* [TEXTO]:
↓↓↓
Así pues, Francia es un país en el que, en 2012, y en su tercera metrópolis, se puede disparar contra una escuela judía y matar a varios niños a quemarropa. La investigación esclarecerá, o eso cabe esperar, las circunstancias de esta tragedia, la identidad del asesino, sus posibles móviles.
Pero, sean cuales sean esos móviles, se descubra lo que se descubra sobre el desarrollo del tiroteo ocurrido ante las puertas y, si lo he entendido bien, después, en el interior del colegio Ozar Hatorah, se establezcan los vínculos que se establezcan con los misteriosos asesinatos de militares en Toulouse y Montauban, el hecho sigue siendo y es monstruoso, que unos niños franceses, judíos y franceses o, si se prefiere, soberanamente franceses, pero culpables de haber nacido judíos, han sido abatidos fríamente, a plena luz del día, en el territorio de la República.
Y el corolario, casi igual de insoportable, es que hemos vuelto a los tiempos sombríos en los que hay que «dar orden a los prefectos de reforzar la vigilancia alrededor de todos los centros confesionales de Francia y, particularmente, en las inmediaciones de las escuelas judías». Se trata de los términos del comunicado del Ministerio del Interior que hizo público el ministro Claude Guéant unos minutos después del drama.
Este comunicado era inevitable. Era lo mínimo que podían hacer unas autoridades, tan desconcertadas como todos nosotros por el horror de la situación, que adoptaban las medidas de emergencia apropiadas.
Pero, al mismo tiempo, esas palabras ponen los pelos de punta. Uno se estremece de ira y de vergüenza al pensar que aún estamos así, de nuevo así, como tras los atentados de la Rue Copernic y la Rue des Rosiers, en París, como tras el estallido de actos antisemitas de comienzos de la década de 2000: orar, recogerse, morir o, simplemente, estudiar bajo «alta protección policial» y al abrigo de unos «perímetros de seguridad» reconstituidos. ¡Qué tristeza!
Así que, ante esta abominación, y teniendo en cuenta el momento tan particular en el que sucede, sólo hay una reacción posible. Quiero decir: ahora que la campaña para las elecciones presidenciales está en su apogeo e incluso, aparentemente, entra en su última fase, sólo una respuesta puede estar a la altura del acontecimiento.
↑↑↑
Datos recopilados
↓↓↓
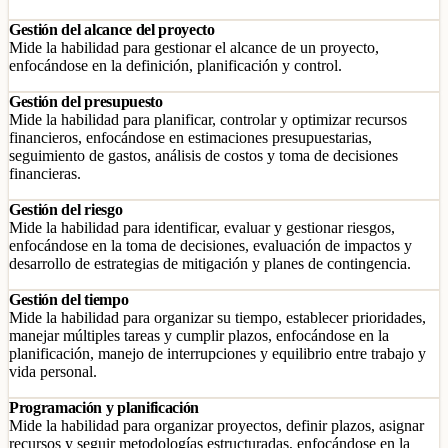
Gestión del alcance del proyecto
Mide la habilidad para gestionar el alcance de un proyecto,
enfocándose en la definición, planificación y control.
Gestión del presupuesto
Mide la habilidad para planificar, controlar y optimizar recursos
financieros, enfocándose en estimaciones presupuestarias,
seguimiento de gastos, análisis de costos y toma de decisiones
financieras.
Gestión del riesgo
Mide la habilidad para identificar, evaluar y gestionar riesgos,
enfocándose en la toma de decisiones, evaluación de impactos y
desarrollo de estrategias de mitigación y planes de contingencia.
Gestión del tiempo
Mide la habilidad para organizar su tiempo, establecer prioridades,
manejar múltiples tareas y cumplir plazos, enfocándose en la
planificación, manejo de interrupciones y equilibrio entre trabajo y
vida personal.
Programación y planificación
Mide la habilidad para organizar proyectos, definir plazos, asignar
recursos y seguir metodologías estructuradas, enfocándose en la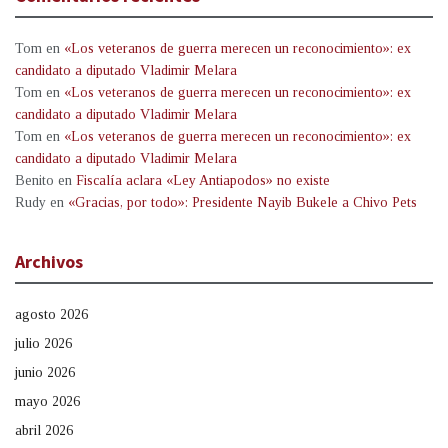
Tom
en
«Los veteranos de guerra merecen un reconocimiento»: ex
candidato a diputado Vladimir Melara
Tom
en
«Los veteranos de guerra merecen un reconocimiento»: ex
candidato a diputado Vladimir Melara
Tom
en
«Los veteranos de guerra merecen un reconocimiento»: ex
candidato a diputado Vladimir Melara
Benito
en
Fiscalía aclara «Ley Antiapodos» no existe
Rudy
en
«Gracias, por todo»: Presidente Nayib Bukele a Chivo Pets
Archivos
agosto 2026
julio 2026
junio 2026
mayo 2026
abril 2026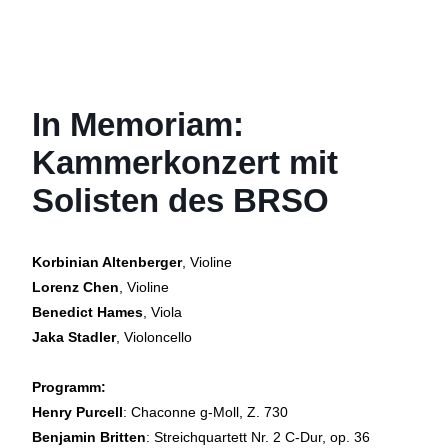
In Memoriam:
Kammerkonzert mit
Solisten des BRSO
Korbinian Altenberger
, Violine
Lorenz Chen
, Violine
Benedict Hames
, Viola
Jaka Stadler
, Violoncello
Programm:
Henry Purcell
: Chaconne g-Moll, Z. 730
Benjamin Britten
: Streichquartett Nr. 2 C-Dur, op. 36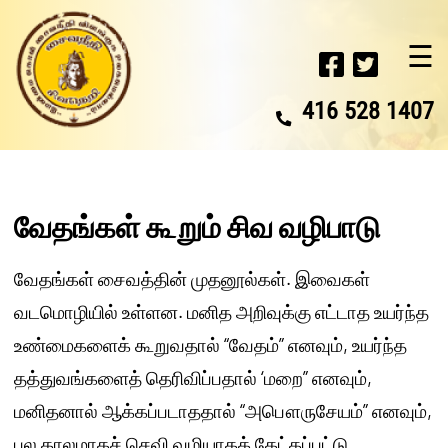
☰
416 528 1407
வேதங்கள் கூறும் சிவ வழிபாடு
வேதங்கள் சைவத்தின் முதனூல்கள். இவைகள்
வடமொழியில் உள்ளன. மனித அறிவுக்கு எட்டாத உயர்ந்த
உண்மைகளைக் கூறுவதால் “வேதம்” எனவும், உயர்ந்த
தத்துவங்களைத் தெரிவிப்பதால் ‘மறை” எனவும்,
மனிதனால் ஆக்கப்படாததால் “அபௌருசேயம்” எனவும்,
பல காலமாகச் செவி வழியாகக் கேட்கப்பட்டு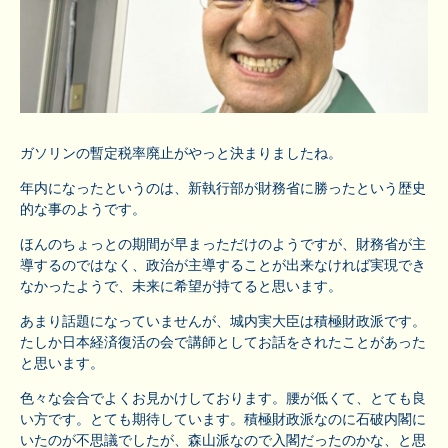
ガソリンの暫定税率廃止がやっと決まりましたね。
年内になったというのは、新執行部が財務省に勝ったという歴史
的な事のようです。
ほんのちょっとの期間が早まっただけのようですが、財務省が主
導するのではなく、政治が主導することが出来なければ実現でき
なかったようで、未来に希望が持てると思います。
あまり話題になっていませんが、城内実大臣は積極財政派です。
たしか日本経済復活の会で講師としてお話をされたことがあった
と思います。
色々な会合でよくお見かけしております。腰が低くて、とても良
い方です。とても期待しています。積極財政派なのに石破内閣に
いたのが不思議でしたが、森山派なので入閣だったのかな、と思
↑↑↑
* [TUS INSTRUCCIONES]: Prolonga el texto sobre el tiroteo en la escuela Ozar Hatorah a partir de su última frase.

* [RESPUESTA ESPERADA]:
Por supuesto, la indignación y el miedo. Por supuesto, las condenas verbales, las declaraciones contundentes, las transferencias simbólicas que nos anuncian, mientras escribo estas líneas.
Por supuesto, el gesto del candidato Hollande, que, en homenaje a las víctimas, ha suspendido unilateralmente su campaña para hacer de las próximas horas un gran momento de recogimiento colectivo y de luto. Por supuesto, el no menos hermoso reflejo del candidato Sarkozy, que, por su parte, ha hablado de «tragedia nacional» y ha decretado un minuto de silencio en todas las escuelas de Francia en memoria de los tres niños, de tres, seis y ocho años de edad, y del profesor masacrados a sangre fría por un asesino profesional.
Y, por supuesto, si se quiere, las especulaciones al uso sobre el tipo de ambiente político, de levantamiento de los tabúes, de liberación de la palabra infame, que, a través de unas mediaciones que la emoción del momento no debe hacernos pasar por alto, equivalen a una especie de permiso para matar, ora para un asesino de niños, ora para un serial killer de militares.
Pero también una respuesta común, ¿qué digo?, un acto de comunión que animaría a todos los candidatos republicanos, digo bien: republicanos, a olvidar por un instante lo que los opone y a gritar al unísono y, si es posible, sin segundas intenciones políticas, su rechazo categórico al antisemitismo y sus consecuencias, siempre criminales.
Hace algo más de 20 años, la clase política, es decir, todas las familias salvo el Frente Nacional, con François Mitterrand a la cabeza, fueron capaces de desfilar contra la profanación de 34 sepulturas judías en el cementerio de Carpentras.
Hoy, en esta Toulouse afligida, con Nicolas Sarkozy y François Hollande a la cabeza, haría falta un equivalente de aquella manifestación: en la plaza del Capitolio, ese santuario de nuestra memoria nacional al que, el 16 de septiembre de 1945, el general De Gaulle vino a predicar la unidad del país ante un pueblo de maquis de la Resistencia y supervivientes de las Brigadas Internacionales de la Guerra Civil española, una gran concentración solemne en la que todas las fuerzas políticas digan, sin matices, que es toda Francia la que está siendo atacada y la que debe dar una respuesta cuando sus hijos, cualesquiera de ellos y cualesquiera que sean, lo repito, el perfil o las razones del asesino, son asesinados así.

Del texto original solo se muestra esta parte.